Hello
I’m doing comparisons between two very long vectors (several million points). The question is to know if these two vectors have points in common and where are these points in each vector.
The vectors are a set of geographic coordinates (longitude, latitude).
Before going to the real vector I made a small test on smaller vectors but it does not work because only the first element are tested and I could not well know why.
Here is my code
#include "cuda_runtime.h"
#include "device_launch_parameters.h"
#include <stdio.h>
cudaError_t compVect(unsigned char *c, const int *lona, const int *lata, const int *lonb, const int *latb, unsigned int sizeA, unsigned int sizeB);
__global__ void compKernel(unsigned char *c, const int *lona, const int *lata, const int *lonb, const int *latb, int nbA, int nbB)
{
int i = threadIdx.x + blockIdx.x*blockDim.x;
int j = threadIdx.y + blockIdx.y*blockDim.y;
int k = i + j * nbA;
while (k < nbA*nbB)
{
if (lona[i] == lonb[j] && lata[i] == latb[j])
c[k] = 1;
else
c[k] = 0;
i += gridDim.x*blockDim.x;
j += gridDim.y*blockDim.y;
k = i + j * nbA;
}
}
int main()
{
int *lon[2];
int *lat[2];
int nb[2];
#ifdef TEST
lon[0] = new int[15];
lat[0] = new int[15];
lon[1] = new int[7];
lat[1] = new int[7];
nb[0] = 15;
nb[1] = 7;
for (int i = 0; i < 15; i++)
{
lon[0][i] = i + 1;
lat[0][i] = 2 * i;
}
for (int i = 0; i < 7; i++)
{
lon[1][i] = 3 * i + 1;
lat[1][i] = 4 * i;
}
lon[0][14] = lon[1][6];
lat[0][14] = lat[1][6];
for (int i = 0; i < 15; i++)
{
printf("L=%i l=%i ", lon[0][i], lat[0][i]);
}
printf("\n");
for (int i = 0; i < 7; i++)
{
printf("L=%i l=%i ", lon[1][i], lat[1][i]);
}
unsigned char *c = new unsigned char[nb[0] * nb[1]];
// Add vectors in parallel.
cudaError_t cudaStatus = compVect(c, lon[0], lat[0], lon[1], lat[1], nb[0], nb[1]);
if (cudaStatus != cudaSuccess) {
fprintf(stderr, "addWithCuda failed!");
return 1;
}
for (int i = 0; i < nb[0] * nb[1]; i++)
{
if (c[i] == 1)
{
int y = i / nb[0];
int x = i % nb[0];
printf("A=%i B=%i", x, y);
}
}
// cudaDeviceReset must be called before exiting in order for profiling and
// tracing tools such as Nsight and Visual Profiler to show complete traces.

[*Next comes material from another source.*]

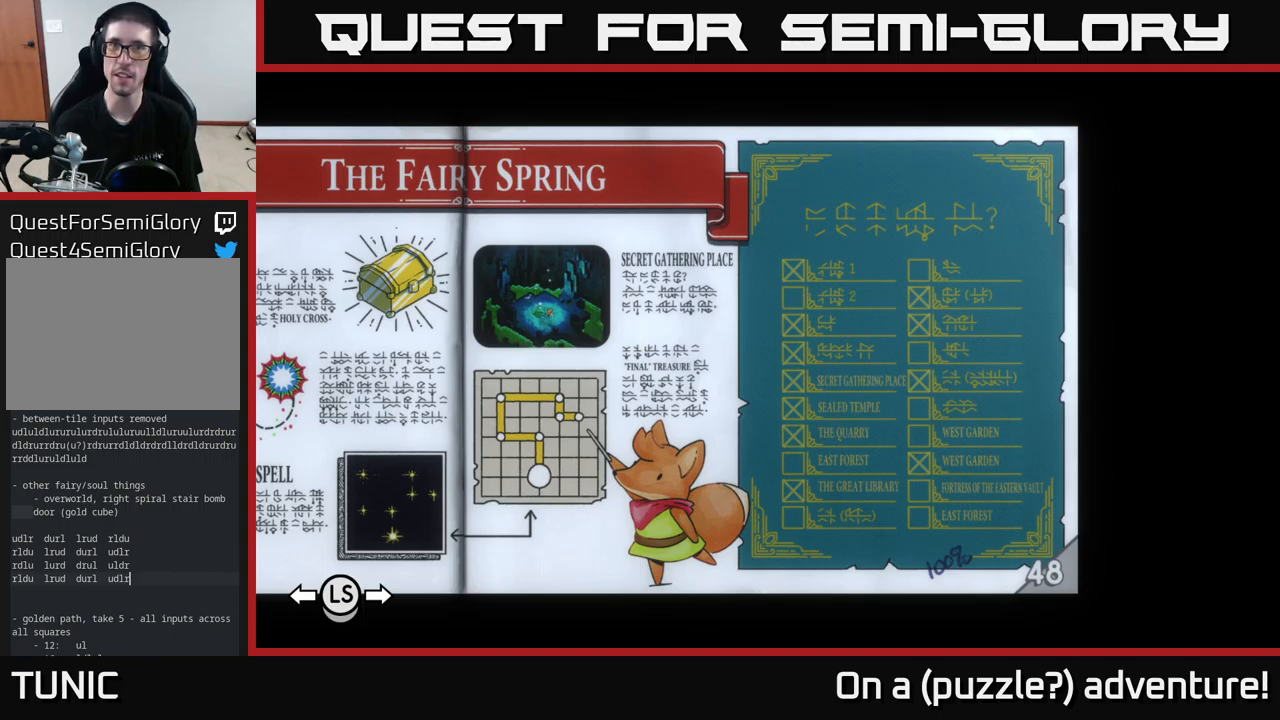
Gameplay with a controller (Xbox layout); each line is a JSON object with the inputs held at the frame after it. "events" lists button and stick changes between this image and that frame as [ms after this image, input, new state], when the widget could be followed in between.
{"buttons": [], "left_stick": "center", "right_stick": "center", "events": [[284, "left_stick", "down"], [500, "left_stick", "center"]]}
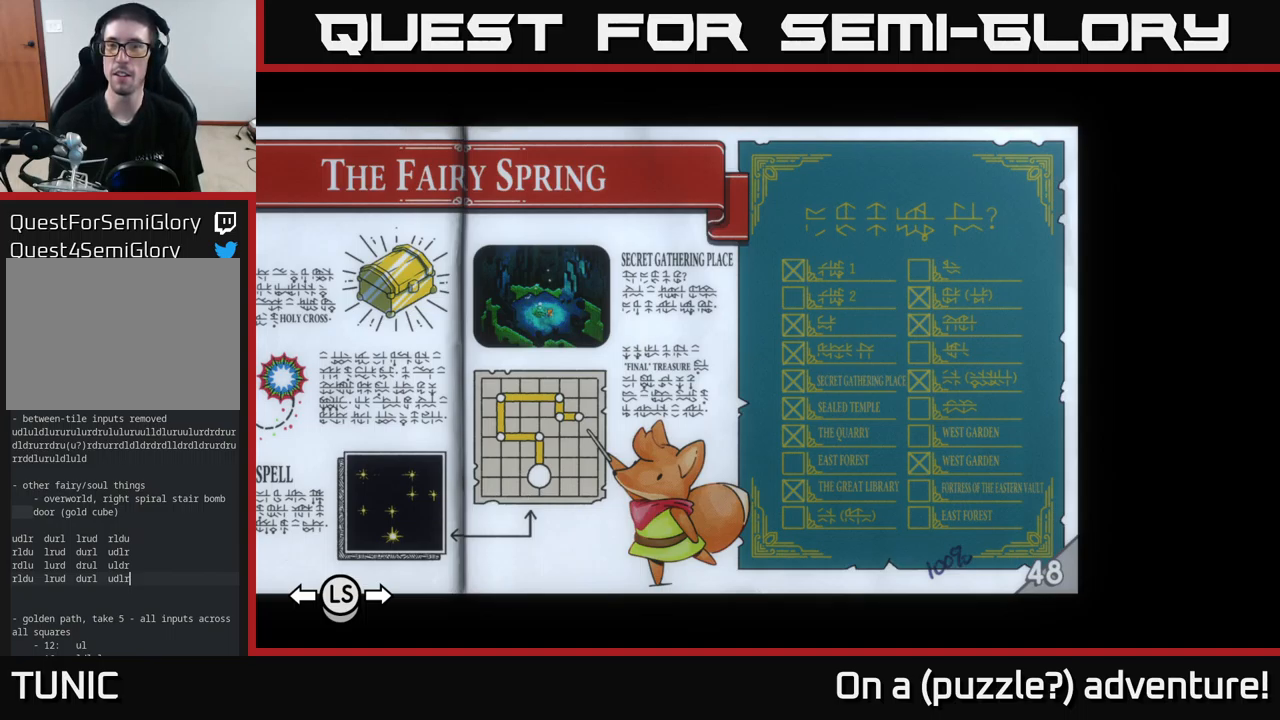
{"buttons": [], "left_stick": "center", "right_stick": "center", "events": [[100, "left_stick", "up"], [300, "left_stick", "center"]]}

cudaStatus = cudaDeviceReset();
if (cudaStatus != cudaSuccess) {
fprintf(stderr, "cudaDeviceReset failed!");
return 1;
}
return 0;
}
// Helper function for using CUDA to add vectors in parallel.
cudaError_t compVect(unsigned char *c, const int *lona, const int *lata, const int *lonb, const int *latb, unsigned int sizeA, unsigned int sizeB)
{
int *dev_lona = 0;
int *dev_lonb = 0;
int *dev_lata = 0;
int *dev_latb = 0;
unsigned char *dev_c = 0;
cudaError_t cudaStatus;
// Choose which GPU to run on, change this on a multi-GPU system.
cudaStatus = cudaSetDevice(0);
if (cudaStatus != cudaSuccess) {
fprintf(stderr, "cudaSetDevice failed! Do you have a CUDA-capable GPU installed?");
goto Error;
}
// Allocate GPU buffers for three vectors (two input, one output) .
cudaStatus = cudaMalloc((void**)&dev_c, sizeA*sizeB * sizeof(unsigned char));
if (cudaStatus != cudaSuccess) {
fprintf(stderr, "cudaMalloc failed!");
goto Error;
}
cudaStatus = cudaMalloc((void**)&dev_lona, sizeA * sizeof(int));
if (cudaStatus != cudaSuccess) {
fprintf(stderr, "cudaMalloc failed!");
goto Error;
}
cudaStatus = cudaMalloc((void**)&dev_lata, sizeA * sizeof(int));
if (cudaStatus != cudaSuccess) {
fprintf(stderr, "cudaMalloc failed!");
goto Error;
}
cudaStatus = cudaMalloc((void**)&dev_lonb, sizeB * sizeof(int));
if (cudaStatus != cudaSuccess) {
fprintf(stderr, "cudaMalloc failed!");
goto Error;
}
cudaStatus = cudaMalloc((void**)&dev_latb, sizeB * sizeof(int));
if (cudaStatus != cudaSuccess) {
fprintf(stderr, "cudaMalloc failed!");
goto Error;
}
// Copy input vectors from host memory to GPU buffers.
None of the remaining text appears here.